To work effectively, the drug must maintain a certain concentration in the body, called the minimum inhibitory concentration, the smallest amount needed to stop bacteria from growing.
For example, a prescription labeled “one tablet three times a day” is not random. It means taking one tablet every eight hours to maintain a steady level of the drug. Altering this schedule or shortening the duration, undermines treatment, increases the risk of recurring infections, and accelerates AMR.
“Even small deviations in dosing can have big consequences. Resistant bacteria can flourish, infections return stronger, and more expensive or stronger antibiotics may be needed,” warns Dr. Katayi.
The Hidden Economic Bomb
When resistance develops, doctors must turn to more powerful, broader-spectrum antibiotics, which are often expensive and scarce.

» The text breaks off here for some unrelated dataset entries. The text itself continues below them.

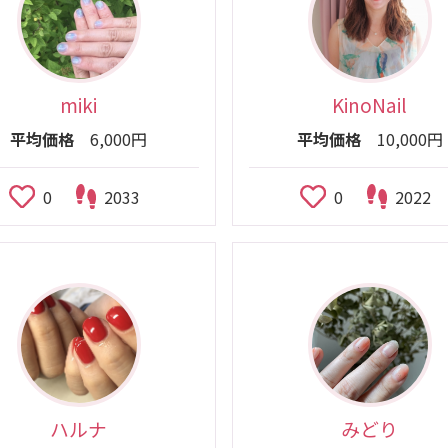
miki
KinoNail
平均価格
6,000円
平均価格
10,000円
0
2033
0
2022
ハルナ
みどり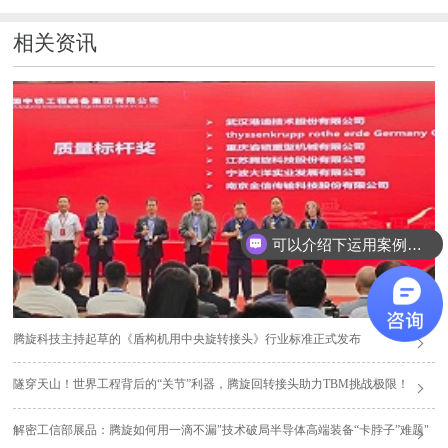
相关资讯
可以介绍下运用案例么？
腾旋科技主持起草的《盾构机用中央旋转接头》行业标准正式发布
隧穿天山！世界工程背后的“关节”利器，腾旋回转接头助力TBM挑战极限！
解密工信部展品：腾旋如何用一滴不漏"技术破局半导体高端装备“卡脖子”难题"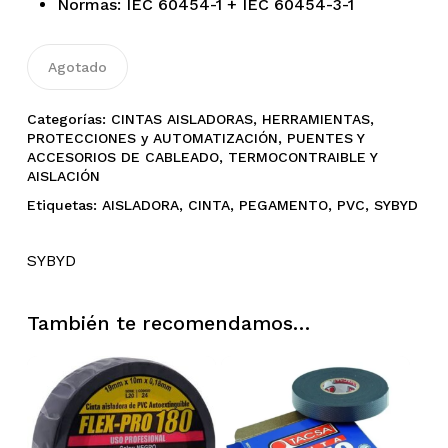
Normas: IEC 60454-1 + IEC 60454-3-1
Agotado
Categorías:
CINTAS AISLADORAS
,
HERRAMIENTAS
,
PROTECCIONES y AUTOMATIZACIÓN
,
PUENTES Y
ACCESORIOS DE CABLEADO
,
TERMOCONTRAIBLE Y
AISLACIÓN
Etiquetas:
AISLADORA
,
CINTA
,
PEGAMENTO
,
PVC
,
SYBYD
SYBYD
No hay productos en el
También te recomendamos…
carrito.
Go To Shop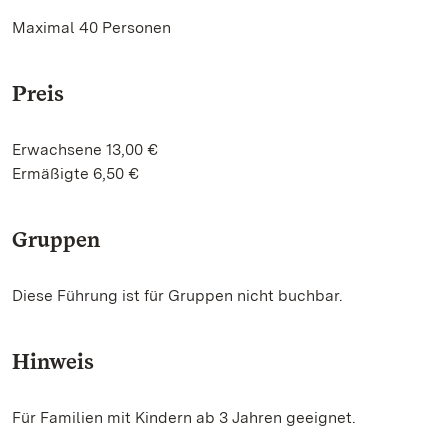
Maximal 40 Personen
Preis
Erwachsene 13,00 €
Ermäßigte 6,50 €
Gruppen
Diese Führung ist für Gruppen nicht buchbar.
Hinweis
Für Familien mit Kindern ab 3 Jahren geeignet.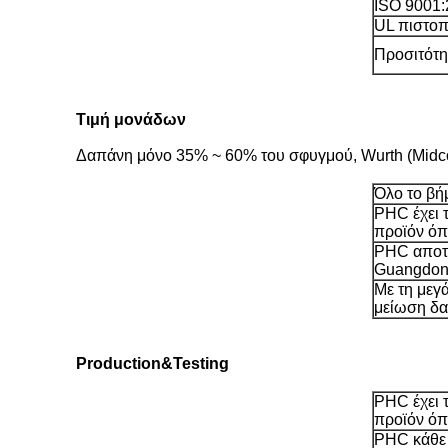
ISO 9001
UL πιστο
Προσιτότητ
Τιμή μονάδων
Δαπάνη μόνο 35% ~ 60% του σφυγμού, Wurth (Midco
Όλο το βή
PHC έχει 
προϊόν ό
PHC αποτε
Guangdon
Με τη μεγ
μείωση δα
Production&Testing
PHC έχει 
προϊόν ό
PHC κάθε 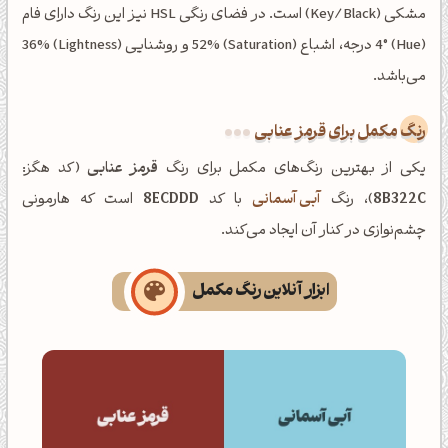
مشکی (Key/Black) است. در فضای رنگی HSL نیز این رنگ دارای فام
(Hue) 4° درجه، اشباع (Saturation) 52% و روشنایی (Lightness) 36%
می‌باشد.
رنگ مکمل برای قرمز عنابی
یکی از بهترین رنگ‌های مکمل برای رنگ
قرمز عنابی
(کد هگز:
8B322C
)، رنگ
آبی آسمانی
با کد
8ECDDD
است که هارمونی
چشم‌نوازی در کنار آن ایجاد می‌کند.
ابزار آنلاین رنگ مکمل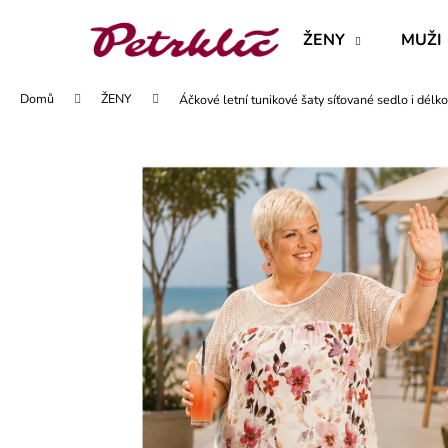
K
Přejít
na
o
ŽENY
MUŽI
obsah
Zpět
Zpět
š
do
do
í
Domů
ŽENY
Áčkové letní tunikové šaty síťované sedlo i délko
obchodu
obchodu
k
MAJKA TEXTILNÍ KŮŽE - JEDNODUCHÝ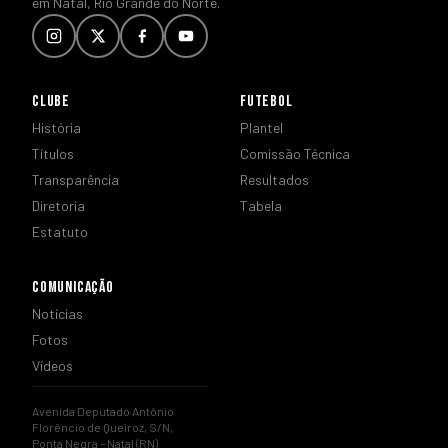
em Natal, Rio Grande do Norte.
CLUBE
FUTEBOL
História
Plantel
Títulos
Comissão Técnica
Transparência
Resultados
Diretoria
Tabela
Estatuto
COMUNICAÇÃO
Notícias
Fotos
Vídeos
Avenida Deputado Antônio
Florêncio de Queiroz, S/N,
Ponta Negra – Natal (RN)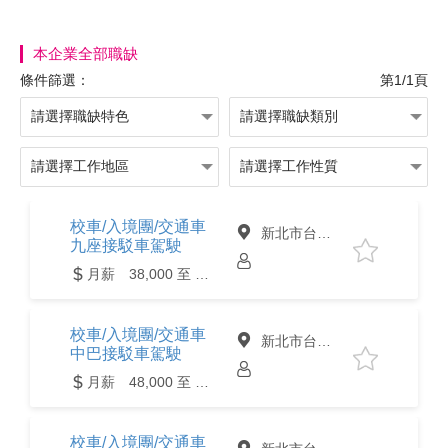
本企業全部職缺
條件篩選：
第1/1頁
校車/入境團/交通車
新北市台北市
九座接駁車駕駛
月薪 38,000 至 48,000元
校車/入境團/交通車
新北市台北市
中巴接駁車駕駛
月薪 48,000 至 62,000元
校車/入境團/交通車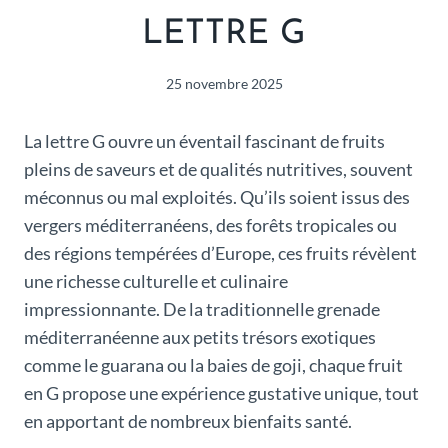
LETTRE G
25 novembre 2025
La lettre G ouvre un éventail fascinant de fruits
pleins de saveurs et de qualités nutritives, souvent
méconnus ou mal exploités. Qu’ils soient issus des
vergers méditerranéens, des forêts tropicales ou
des régions tempérées d’Europe, ces fruits révèlent
une richesse culturelle et culinaire
impressionnante. De la traditionnelle grenade
méditerranéenne aux petits trésors exotiques
comme le guarana ou la baies de goji, chaque fruit
en G propose une expérience gustative unique, tout
en apportant de nombreux bienfaits santé.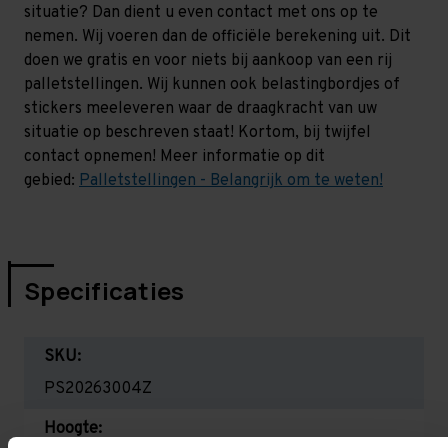
situatie? Dan dient u even contact met ons op te
nemen. Wij voeren dan de officiële berekening uit. Dit
doen we gratis en voor niets bij aankoop van een rij
palletstellingen. Wij kunnen ook belastingbordjes of
stickers meeleveren waar de draagkracht van uw
situatie op beschreven staat! Kortom, bij twijfel
contact opnemen! Meer informatie op dit
gebied:
Palletstellingen - Belangrijk om te weten!
Specificaties
SKU:
PS20263004Z
Hoogte: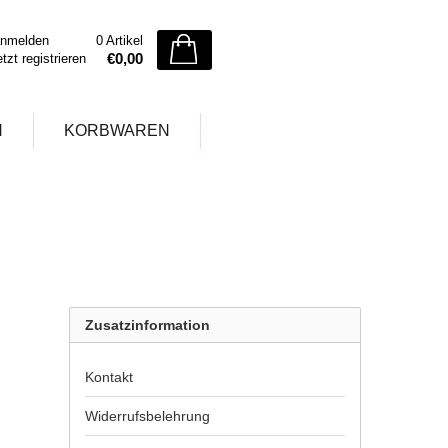
nmelden
0 Artikel
€0,00
etzt registrieren
N
KORBWAREN
Zusatzinformation
Kontakt
Widerrufsbelehrung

"Broad-spectrum antibiotics fight many types of bacteria, can also disrupt the body’s natural bacterial flora, increasing susceptibility to other infections," Dr. Katayi adds.
Patients undergo culture and sensitivity testing to find effective drugs. Treatment becomes more complex, and outcomes less certain.
AMR threatens not only individual lives but also Kenya’s entire healthcare system. Routine surgeries, cancer treatments, and maternal care rely on effective antibiotics. Without them, decades of medical progress could be reversed.
Fighting Back: A Coordinated Approach
Multidisciplinary teams must tackle AMR through surveillance, education, and strict adherence to treatment guidelines. Pharmacists play a key role, advising on:
1. Correct drug selection
2. Dose adjustments based on age and organ function
3. De-escalation of empirical treatments — starting broad and narrowing once lab results confirm which antibiotics work.
Healthcare workers should receive continuous medical education and updates on WHO guidelines and the One Health approach, recognizing that resistance spreads across humans, animals, and the environment.
AMR is not an abstract scientific problem. It begins in households with incomplete doses, shared tablets, and unnecessary purchases.
Every time antibiotics are misused, bacteria learn. Every time a course is not completed, future infections become harder to treat.
Antibiotics can remain powerful allies in the fight against disease or become relics of a medical era we failed to protect.